BeritaPerbankan – Lembaga Penjamin Simpanan (LPS) telah menyiapkan strategi untuk mencegah risiko moral hazard, baik dari pihak perusahaan asuransi maupun pemegang polis, dalam pelaksanaan Program Penjaminan Polis (PPP), yang akan mulai berlaku pada 2028 mendatang.
Direktur Eksekutif Manajemen Strategis dan Perumusan Kebijakan LPS, Ridwan Nasution, mengatakan bahwa skema PPP dirancang secara hati-hati, salah satunya dengan menerapkan batas maksimum nilai penjaminan, sebagaimana telah diterapkan pada skema penjaminan simpanan di perbankan.
“Jika seluruh manfaat dijamin penuh, perusahaan asuransi bisa terdorong mengambil risiko lebih tinggi. Maka penerapan limit menjadi penting,” ujar Ridwan Nasution, dalam acara Indonesia Re International Conference (IIC) 2025 di Jakarta, Rabu (23/7).
Ridwan menjelaskan bahwa dalam PPP, LPS hanya akan menjamin komponen proteksi dari produk asuransi. Artinya, komponen investasi dalam produk seperti unitlink tidak termasuk dalam jaminan. Menurutnya, risiko investasi merupakan bagian dari fluktuasi pasar yang seharusnya dipahami oleh pemegang polis dan dikelola oleh perusahaan asuransi.

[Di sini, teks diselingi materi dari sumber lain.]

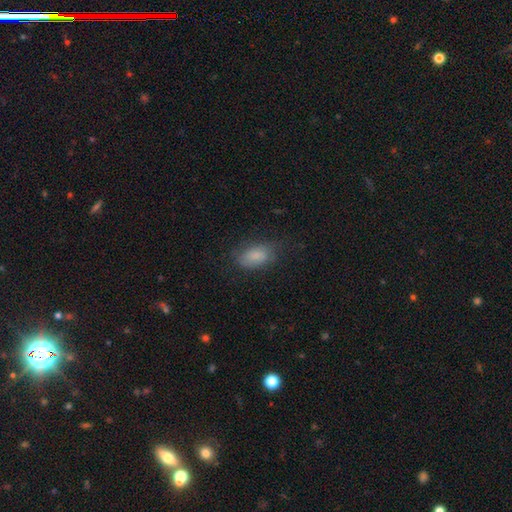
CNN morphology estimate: A smooth galaxy with no disk features (80%) that is in between round and cigar-shaped (91%).

Vote fractions:
- Smooth or featured? smooth: 80% / featured or disk: 12% / star or artifact: 8%
- How rounded? in between: 91% / round: 6% / cigar-shaped: 3%
- Merging? none: 67% / minor disturbance: 22% / major disturbance: 9% / merger: 1%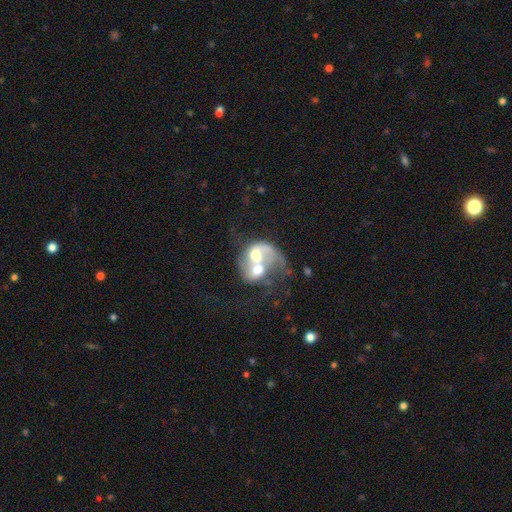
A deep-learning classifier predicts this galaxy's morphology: Smooth or featured? Predicted: featured or disk (p=0.64). Edge-on disk? Predicted: no (p=0.97). Bar? Predicted: no (p=0.73). Spiral arms? Predicted: yes (p=0.65). Bulge size? Predicted: moderate (p=0.62). Merging? Predicted: merger (p=0.78).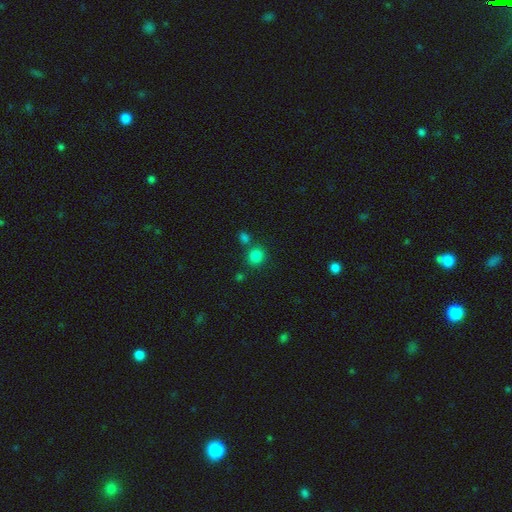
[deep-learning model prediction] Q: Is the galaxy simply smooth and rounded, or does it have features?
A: smooth — 82%.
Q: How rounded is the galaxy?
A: round — 85%.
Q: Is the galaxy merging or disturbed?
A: none — 73%.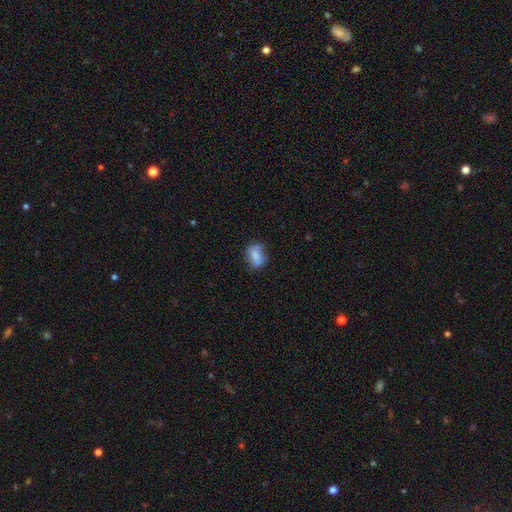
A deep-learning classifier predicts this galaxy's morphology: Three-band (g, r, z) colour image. It shows a smooth galaxy with no disk features (71%) that is in between round and cigar-shaped (67%). Merging: none (66%).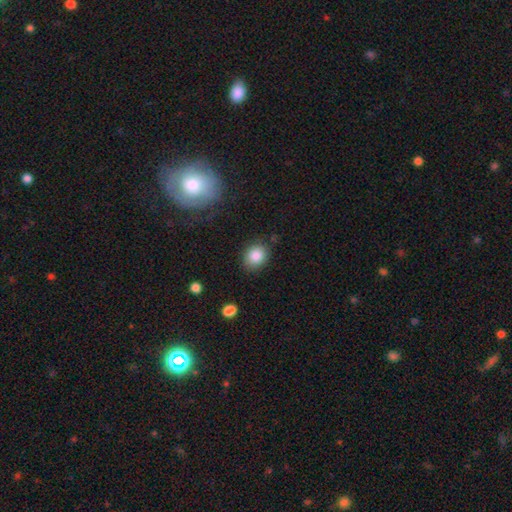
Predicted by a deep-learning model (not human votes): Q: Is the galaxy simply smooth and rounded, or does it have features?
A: smooth — 86%.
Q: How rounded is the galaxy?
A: round — 54%.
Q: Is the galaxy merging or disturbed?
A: none — 82%.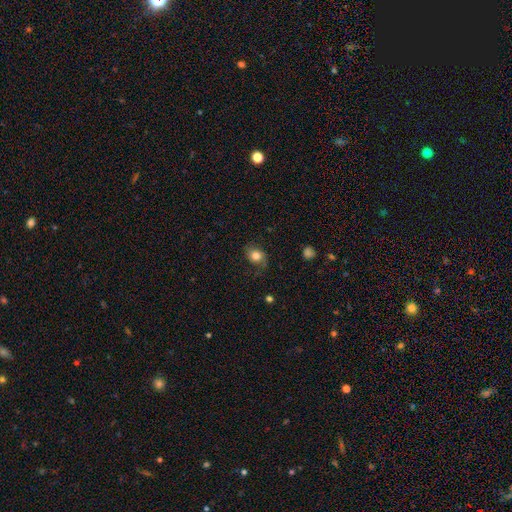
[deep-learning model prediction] A smooth galaxy with no disk features (74%) that is round (52%). Merging: none (66%).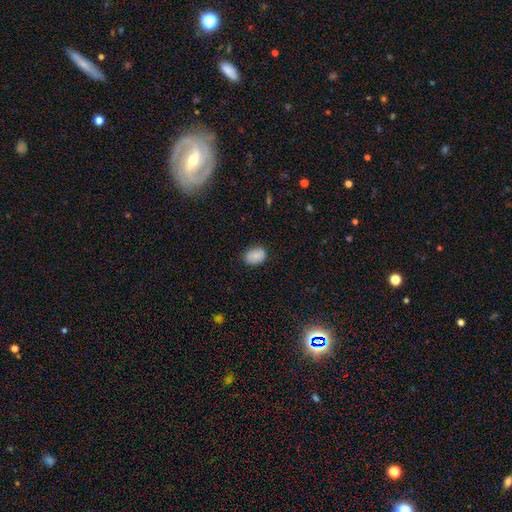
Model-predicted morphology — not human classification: A smooth galaxy with no disk features (86%) that is in between round and cigar-shaped (71%).

Vote fractions:
- Smooth or featured? smooth: 86% / star or artifact: 8% / featured or disk: 6%
- How rounded? in between: 71% / round: 28% / cigar-shaped: 1%
- Merging? none: 81% / minor disturbance: 15% / major disturbance: 3% / merger: 1%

“Saya tidak bisa membayangkan jika kita juga menjamin komponen investasi. Itu sangat berisiko dan bisa menimbulkan moral hazard,” tegas Ridwan.
Langkah ini merupakan strategi LPS untuk menghindari penyalahgunaan program penjaminan oleh pihak-pihak yang tidak bertanggung jawab. Jika investasi dijamin, maka tidak hanya perusahaan asuransi yang bisa bermain spekulatif, tetapi juga nasabah bisa menjadi kurang hati-hati dalam memilih produk.
Perihal batas maksimum nilai penjaminan polis, LPS masih melakukan pembahasan bersama Otoritas Jasa Keuangan (OJK) dan para pemangku kepentingan lainnya. Meski belum ditetapkan secara resmi, Ridwan menyebut bahwa skema ini akan mirip dengan penjaminan simpanan di bank, yang saat ini ditetapkan maksimal Rp2 miliar per nasabah per bank.
Penetapan batas maksimal nilai penjaminan ini bertujuan untuk menjaga keseimbangan. Di satu sisi, LPS memberikan perlindungan kepada masyarakat, namun di sisi lain, tidak membuka celah terjadinya praktik tidak sehat di industri asuransi.
Ridwan menegaskan bahwa jika ditemukan indikasi fraud atau pelanggaran pada suatu produk atau perusahaan, maka LPS berhak untuk tidak memberikan penjaminan terhadap polis yang bersangkutan. Hal ini serupa dengan kebijakan penjaminan simpanan di sektor perbankan.
“Jika terdapat indikasi penipuan atau pencucian uang, maka simpanan tersebut tidak dijamin. Prinsip yang sama berlaku dalam program penjaminan polis,” kata Ridwan.
Perusahaan asuransi yang ingin ikut serta harus memenuhi standar kesehatan tertentu. Standar ini akan ditentukan dalam regulasi turunan yang disusun LPS bersama OJK, dan berlaku sebagai syarat keikutsertaan dalam skema penjaminan.
Masyarakat diimbau untuk tetap bijak dalam memilih produk asuransi dan memahami secara menyeluruh apa saja yang dijamin oleh LPS. Sementara itu, perusahaan asuransi didorong untuk meningkatkan tata kelola dan manajemen risiko agar memenuhi syarat untuk menjadi peserta program ini.
Kehadiran LPS menjamin polis asuransi bertujuan untuk memperkuat perlindungan konsumen, mendorong disiplin pelaku industri, serta menciptakan iklim usaha yang lebih sehat di sektor asuransi Indonesia.